When Did The Russian Revolution End?
Miriam Dobson | 7 November 2017
◇ Modern History | European History | Public History | Political History
With the exception of war, anniversaries are often about beginnings. Last week, it was 500 years since Martin Luther posted (or perhaps didn’t) his 95 theses to the door of Wittenberg’s Castle Church. This week, we mark the centenary of the October Revolution (Imperial Russia’s use of the Julian calendar give us an October Revolution which happened on 7th November).
Luther’s revolutionary text is taken as the beginning of Protestantism. The storming of the Winter Palace was the beginning of the Russian Revolution. Endings are more difficult, though. For historians of the Soviet Union who, like me, have a special interest in the post-1945 era, this is an important question. We know when the Russian Revolution began, but when did it stop?
Books on the Russian Revolution give us a variety of answers. In his monograph on the Russian Revolution, Rex Wade is unusually specific: the Revolution ended on 6 January 1918, the day the new Soviet government dispersed the recently elected Constituent Assembly. Wade writes: ‘The dispersal of the Constituent Assembly effectively marked the end of the Russian Revolution of 1917; a brutal civil war would now decide the fate of Russia.'[1]
Others include the civil war into their definition of revolution, ending their books in 1921. (See, for example, James D. White, The Russian Revolution, 1917-1921: A Short History.) Others give us over a decade of revolution: E. H. Carr called his 1979 book The Russian Revolution: From Lenin to Stalin (1917-1929). Many on the left would have sympathy with Carr’s chronology: revolution ended when Stalin took power. The cultural, political and social experimentation that had characterised the 1920s was cut short and a quarter-century of violence and dictatorship followed.
Sheila Fitzpatrick, the leading historian in the field, gives us a longer revolution. In her 1982 book the early phase of Stalin’s rule (1929-32) was still revolutionary. After all, the country witnessed a period of dramatic social transformation during these years: breakneck industrialisation, collectivisation of agriculture, massive social mobility and dislocation. For her, the hallmarks of revolution – utopian dreaming on the one hand, violence on the other – carry on in this early part of Stalin’s rule. For Fitzpatrick, and many others, the mid-1930s then saw a restoration of order and stability. There were no new radical socio-economic transformations, instead, there was a return to traditional values in a number of spheres.

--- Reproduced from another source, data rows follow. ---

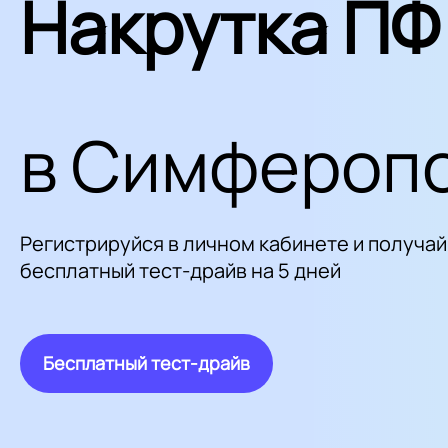
Накрутка ПФ
в Симфероп
Регистрируйся в личном кабинете и получай
бесплатный тест-драйв на 5 дней
Бесплатный тест-драйв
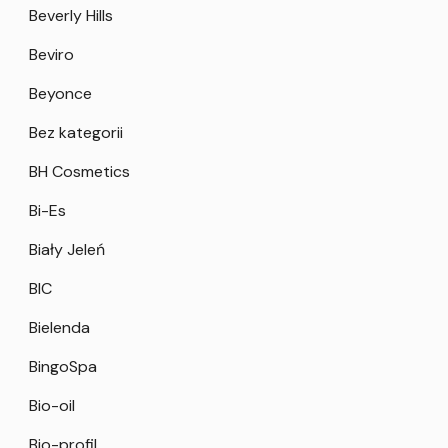
Beverly Hills
Beviro
Beyonce
Bez kategorii
BH Cosmetics
Bi-Es
Biały Jeleń
BIC
Bielenda
BingoSpa
Bio-oil
Bio-profil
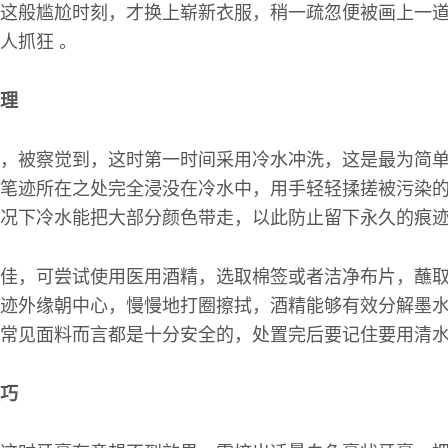
这般尴尬时刻，才换上崭新衣服，稍一疏忽便被画上一
人抓狂 。
理
，被察觉到，这时第一时间采用冷水冲洗，这是最为简
笔迹所在之处完全浸没在冷水中，用手轻轻揉搓被污染
况下冷水能把大部分颜色带走，以此防止留下永久的痕
佳，可尝试使用医用酒精，选取棉签或者洁净布片，蘸
迹外缘朝中心，慢慢地打圈擦拭，酒精能够有效分解墨
常见面料而言都是十分安全的，处置完后要记住要用清水
巧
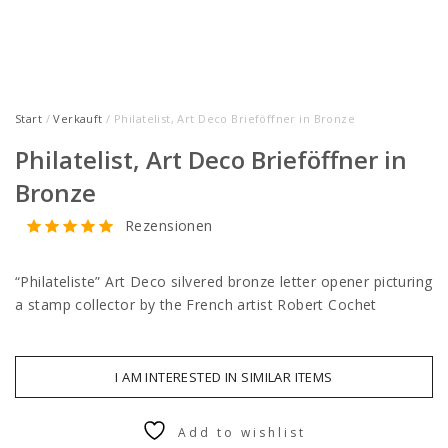
Start
/
Verkauft
/ Philatelist, Art Deco Brieföffner in Bronze
Philatelist, Art Deco Brieföffner in
Bronze
Rezensionen
“Philateliste” Art Deco silvered bronze letter opener picturing
a stamp collector by the French artist Robert Cochet
I AM INTERESTED IN SIMILAR ITEMS
Add to wishlist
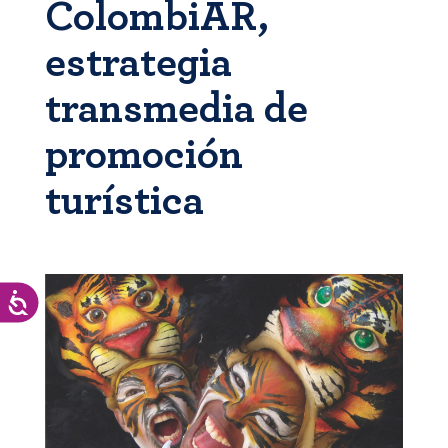
ColombiAR,
estrategia
transmedia de
promoción
turística
Accesibilidad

Twelve years after it first appeared, The Russian Revolution (1917-1932) was reissued but with the dates removed from the title. On closer inspection we find that Fitzpatrick’s Revolution was now even longer. The Great Purges of 1937-38 were included as a kind of final bloody bout of revolutionary excess, what Fitzpatrick calls ‘a final internal convulsion’.[2] The Revolution now lasted twenty years – two decades in which society was constantly turned upside down – before some kind of normalcy was finally restored.
How then do we characterise the period that followed the Second World War? Many of the ideas that had inspired 1917 survived, albeit in muted form. In the 1950s, the housing campaigns – to take just one example – were about providing decent housing for the masses and were introduced and implemented on a scale and tempo unrivalled in the West.[3]
In this period, the party leader, N. S. Khrushchev, promised that in twenty years the Soviet people would be living under communism. And yet by the 1950s, it was also a society that was beginning, painfully, slowly, to investigate its own past and acknowledge at least some of the terrible bloodshed of the 1930s and 1940s. It was a culture that was on the one hand future-oriented, dreaming about the better world under construction, and yet on the other, haunted by its past – some with nostalgia, many others in grief and loss.
Anniversaries can be polarising events. In Russia today, there is stark division between those who want to celebrate the Revolution’s centenary, and those who view it as tragedy. Putin’s government, so keen to stage spectacular events to mark the end of the Second World War, has opted out of organising any kind of official events for 7 November, perhaps in recognition of its contested meaning.
Looking at the long life, and perhaps even longer death, of the Revolution helps to show why the meaning of 1917 continues to excite, anger, and divide a hundred years on.
Miriam Dobson is Senior Lecturer at the Department of History in Sheffield. Their research interests lie in the history of the Soviet Union, with a particular emphasis on the social and cultural history of post-war Russia. You can read their other blog posts here.
References:
[1] Rex A. Wade, The Russian Revolution, 1917 (Cambridge and New York, 2000), p. 306.
[2] Sheila Fitzpatrick, The Russian Revolution (Oxford, 1994), p. 4.
[3] Mark Smith notes ‘between 1956 and 1963 per capita housing construction in the USSR was by far the highest in Europe, transforming the Soviet cityscape and improving the lives of tens of millions of citizens’. Mark B. Smith, Property of communists: the urban housing program from Stalin to Khrushchev (DeKalb, 2010), p. 4.